Excerpt from our One Page Annotated Wall Street Journal Summary (receive it by email every morning by signing up here):
AHEAD OF THE TAPE: Hollow Legs
Summary: Investors appetite for newly minted bonds is feeding the leveraged-buyout [LBO] boom. In August companies issued $58.4 billion in bonds, compared to $51.5 billion in August 2005. Over $200b in deals to take companies private have been announced this year. The buyouts, which are financed largely by debt, account for nearly a quarter of U.S. mergers & acquisitions this year; in 1988, a peak-year in the '80s LBO boom, buyouts were only 14% of M&A action. Bonds of firms acquired in LBOs are considered risky. Typically, bond investors might demand higher yields, but they haven't. If this trend continues, private-equity firms may be encouraged to begin bidding-up the values of bigger companies, confident the bond market will help finance their offers. WSJ bottom line: "Stock-market valuations for small and midsize companies are historically pricey compared with big companies, in part because investors see little chance of the big guys getting taken private. By the end of the year, they may be proven wrong."

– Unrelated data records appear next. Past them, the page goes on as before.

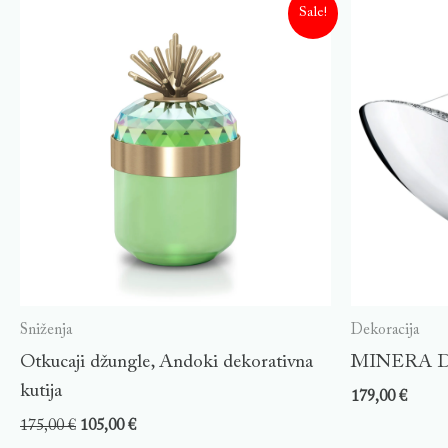
Sale!
Sniženja
Dekoracija
Otkucaji džungle, Andoki dekorativna
MINERA D
kutija
179,00
€
175,00
€
105,00
€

Comment on related stocks/ETFs: Some companies that have been suggested on Seeking Alpha as potential targets for LBOs: Aetna Inc. (NYSE:AET), Lexmark International Inc. (NYSE:LXK), Blockbuster Inc. (BBI), Thomson (NYSE:TMS), Kirkland's Inc. (NASDAQ:KIRK), and Centex Corp. (CTX). In a recent conference call, Cendant (CD) CEO Henry Silverman was asked about the possibility of a LBO. His response, "Our advisors don’t think at current levels, even with a normal premium, that there’s enough capital in the world to affect an LBO. The funding hole is too big, and therefore the ability of doing an LBO at prices that our board would accept and at which we would get a fairness opinion is really not an available option." If you buy-in to the WSJ's conjecture, the landscape may be changing soon.